Will DOJ’s 1,265-Day Old Section 215 Review Be Squelched By Past Classifications?
DOJ’s Inspector General Michael Horowitz released his annual list of challenges today (which includes a focus on prison problems). In his section on national security and civil liberties he spends 4 paragraphs calling for more information sharing before he turns to civil liberties. In that section, he once again promises the report on the use of Section 215 his office has been working on for 1,265 days.
But he adds something new. He suggests this report may be limited by whether or not DOJ and ODNI declassify sections of the past reports.
The OIG’s ongoing reviews also include our third review of the Department’s requests for business records under Section 215 of the Foreign Intelligence Surveillance Act (FISA), as well as our first review of the Department’s use of pen register and trap-and-trace devices under FISA. Although the full versions of our prior reports on NSLs and Section 215 all remain classified, we have released unclassified versions of these reports, and we have requested that the Department and the Office of the Director of National Intelligence (ODNI) conduct declassification reviews of the full classified versions.
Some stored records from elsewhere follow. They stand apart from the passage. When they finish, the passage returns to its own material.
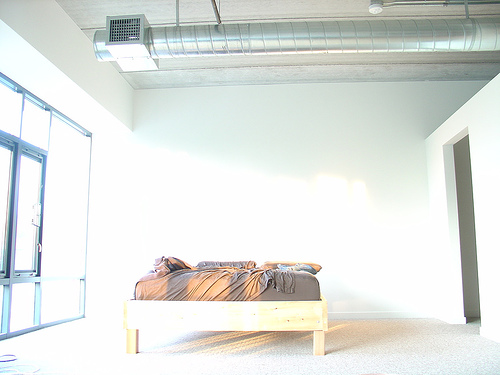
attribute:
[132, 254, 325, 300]
bed — double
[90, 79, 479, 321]
wall — white color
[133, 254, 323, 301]
blanket — brown, orange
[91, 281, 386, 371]
frame — wooden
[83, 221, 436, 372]
bed — platform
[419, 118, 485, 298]
doorway — leading out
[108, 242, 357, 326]
sheets — orange, brown, bed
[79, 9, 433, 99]
vent — air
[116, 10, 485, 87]
pipe — metal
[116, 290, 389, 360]
bedframe — light, wood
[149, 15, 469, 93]
ducting — ventilation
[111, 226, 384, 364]
frame — pine, bed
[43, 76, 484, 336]
room — middle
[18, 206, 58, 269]
latch — lock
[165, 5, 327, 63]
strapping — metal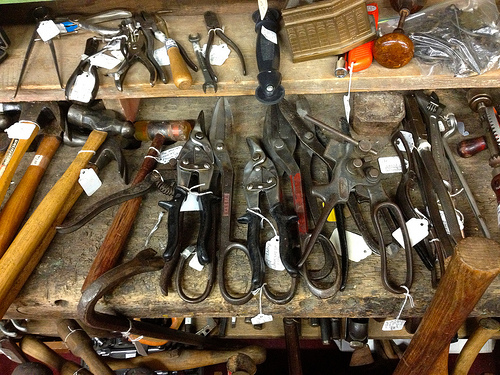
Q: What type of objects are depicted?
A: Tools.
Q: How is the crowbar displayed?
A: Hanging from the middle shelf.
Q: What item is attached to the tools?
A: A small, white tag.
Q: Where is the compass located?
A: On the left hand side of the top shelf.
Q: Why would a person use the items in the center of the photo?
A: To cut things.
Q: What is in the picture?
A: An assortment of tools.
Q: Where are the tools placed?
A: On shelves.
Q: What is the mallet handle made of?
A: Wood.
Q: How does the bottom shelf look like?
A: Grey.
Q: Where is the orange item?
A: On the top shelf.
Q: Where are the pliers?
A: On the second shelf.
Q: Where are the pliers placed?
A: On the right half of the second shelf.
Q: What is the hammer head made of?
A: Metal.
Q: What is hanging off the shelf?
A: A pry bar.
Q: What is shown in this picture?
A: Various tools spread out.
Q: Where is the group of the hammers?
A: On the left.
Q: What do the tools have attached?
A: White tags.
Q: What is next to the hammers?
A: A pair of pliers.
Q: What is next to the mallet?
A: A hammer.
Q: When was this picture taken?
A: Afternoon.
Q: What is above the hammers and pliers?
A: A shelf full of tools.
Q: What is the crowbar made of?
A: Iron/Steel.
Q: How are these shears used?
A: By hand.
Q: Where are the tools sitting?
A: On a shelf.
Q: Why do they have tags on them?
A: They are for sale.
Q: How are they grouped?
A: By like items.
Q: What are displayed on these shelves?
A: Tools.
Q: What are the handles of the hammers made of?
A: Wood.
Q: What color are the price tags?
A: White.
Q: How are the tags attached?
A: With string.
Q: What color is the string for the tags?
A: White.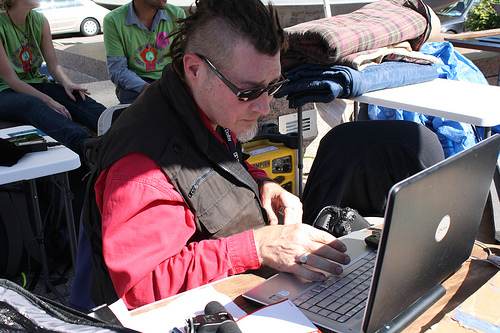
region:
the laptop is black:
[373, 152, 498, 327]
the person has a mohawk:
[157, 0, 290, 162]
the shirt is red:
[92, 151, 289, 330]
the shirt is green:
[99, 3, 204, 118]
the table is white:
[0, 110, 86, 191]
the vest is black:
[130, 88, 297, 274]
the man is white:
[64, 3, 342, 324]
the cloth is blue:
[305, 55, 445, 105]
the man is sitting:
[80, 5, 343, 331]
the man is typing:
[57, 2, 352, 325]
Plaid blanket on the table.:
[289, 12, 423, 48]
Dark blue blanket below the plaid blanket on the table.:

The results of any declassification review may also affect how much information we will be able to publish regarding our pending reviews when they are complete.
As I have noted in the past, the 2008 report includes two appendices on then-secret uses of Section 215, one of which almost certainly pertains to the phone dragnet. In addition, it includes a sharply critical section on DOJ’s failure to institute new minimization procedures specific to Section 215 (which would dramatically affect its use for the phone dragnet).
Now Horowitz is saying that, unless DOJ and ODNI declassify these past reports, he won’t be able to present in unclassified form all the findings in his current report (which covers the period through 2009, and therefore the violations discovered in that year).
Horowitz suggests something similar is going on with DOJ IG’s work on content collection as well. Both a report he did last year on the FISA Amendments Act (which may suggest the FBI has not always abided by its targeting and minimization procedures) and Glenn Fine’s DOJ-specific review on the illegal wiretap program remain classified.
The OIG has also conducted oversight of other programs designed to acquire national security and foreign intelligence information, including the FBI’s use of Section 702 of the FISA Amendments Act (FAA), which authorizes the targeting of non-U.S. persons reasonably believed to be located outside the United States to acquire foreign intelligence information. The OIG’s 2012 review culminated in a classified report released to the Department and to Congress that assessed, among other things, the number of disseminated FBI intelligence reports containing a reference to a U.S. person identity and the FBI’s compliance with the targeting and minimization procedures required under the FAA. Especially in light of the fact that Congress reauthorized the FAA for another 5 years last session, we believe the findings and recommendations in our report will be of continuing benefit to the Department as it seeks to ensure the responsible use of this foreign intelligence tool. This report also was included in our request to the Department and ODNI for a declassification review, as was the full, classified version of our 2009 report on the President’s Surveillance Program, which described certain intelligence-gathering activities that took place prior to the enactment of the FAA. [my emphasis]
Elsewhere, Horowitz alludes to the Snowden leaks. Clearly, much of what appears in the 2009 and 2012 reports has been covered in leaks and releases to Congress. And yet, it seems, someone is stalling the declassification of DOJ IG’s work.
What has DOJ’s IG found that Eric Holder and James Clapper are trying to hide?